The Big Chair Sculpture in Anacostia
Once, this “Chair” was surveyed by Smithsonian Institution as part of its nationwide survey titled “Save Outdoor Sculpture”. At around 20 feet, it scales as high as the Statue of Freedom situated on top of the Capitol Building. This sculpture not only offers a unique sight to the tourists and photographers but also serves as a gathering spot for those in the neighborhood.
Street Art in Washington DC
The murals on buildings along the citywide streets teem with vibrant colors. Depending on where you are heading to, you might come across murals of Elizabeth Taylor to Marilyn Monroe, and several other street arts commissioned by museums. Some of the iconic murals in the District can be seen on Ben’s Chili Bowl restaurant on U Street corridor. Yet again, places such as Blind Whino, Columbia Heights, and NoMa neighborhoods have their own set of street art to captivate tourists.

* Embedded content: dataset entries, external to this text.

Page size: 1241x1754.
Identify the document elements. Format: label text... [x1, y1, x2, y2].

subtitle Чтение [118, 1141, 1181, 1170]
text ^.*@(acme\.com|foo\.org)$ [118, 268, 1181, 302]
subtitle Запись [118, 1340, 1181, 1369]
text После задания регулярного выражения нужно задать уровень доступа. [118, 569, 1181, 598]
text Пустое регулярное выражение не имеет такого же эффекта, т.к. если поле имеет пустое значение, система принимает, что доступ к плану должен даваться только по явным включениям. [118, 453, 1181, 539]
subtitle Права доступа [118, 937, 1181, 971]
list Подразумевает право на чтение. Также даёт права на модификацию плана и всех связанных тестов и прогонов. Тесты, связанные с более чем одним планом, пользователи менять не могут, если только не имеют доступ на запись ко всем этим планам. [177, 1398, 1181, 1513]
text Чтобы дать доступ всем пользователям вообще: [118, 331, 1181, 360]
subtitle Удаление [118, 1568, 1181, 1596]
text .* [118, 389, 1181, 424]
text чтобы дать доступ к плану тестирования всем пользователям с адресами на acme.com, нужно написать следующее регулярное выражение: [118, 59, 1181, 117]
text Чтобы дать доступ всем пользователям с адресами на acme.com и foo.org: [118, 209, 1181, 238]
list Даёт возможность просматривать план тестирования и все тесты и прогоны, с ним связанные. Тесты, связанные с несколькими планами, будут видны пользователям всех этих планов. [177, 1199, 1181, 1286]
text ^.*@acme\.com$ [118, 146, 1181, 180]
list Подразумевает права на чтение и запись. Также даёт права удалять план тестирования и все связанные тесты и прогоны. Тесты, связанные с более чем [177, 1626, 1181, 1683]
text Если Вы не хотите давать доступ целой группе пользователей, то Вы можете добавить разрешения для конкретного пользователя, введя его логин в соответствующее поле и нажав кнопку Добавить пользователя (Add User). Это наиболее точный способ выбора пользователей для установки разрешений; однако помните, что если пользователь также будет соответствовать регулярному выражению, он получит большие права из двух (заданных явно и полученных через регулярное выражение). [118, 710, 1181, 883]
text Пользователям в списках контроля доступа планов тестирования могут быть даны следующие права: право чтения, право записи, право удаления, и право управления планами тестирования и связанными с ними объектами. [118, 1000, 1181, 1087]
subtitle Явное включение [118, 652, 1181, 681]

Sunset Viewing Spot nearby Key Bridge
There is no shortage of art on top of Graffiti Cliffs situated somewhat parallel to the arch bridge in Washington DC, which connects those from Georgetown neighborhood to Virginia. Covering everything from Superman logo graffiti to funky-looking Do-It-Yourself works of art, the cliffs here offer a stunning sunset viewing spot along the Potomac River, with the waterfront and Arlington skyline lingering afar.
The Titanic Memorial
This monument was commissioned by Congress during the 1910’s and donated by thousands of Americans. Situated near the Washington Channel in the Southwest Waterfront neighborhood, it was built to commemorate the men who sacrificed their lives for women and kids when RMS Titanic sank to the depths of the North Atlantic Ocean in 1912. The posture of the statue is similar to Hollywood star Kate Winslet’s pose at the helm of RMS Titanic, a scene that featured in James Cameron’s movie based on the tragic sinking.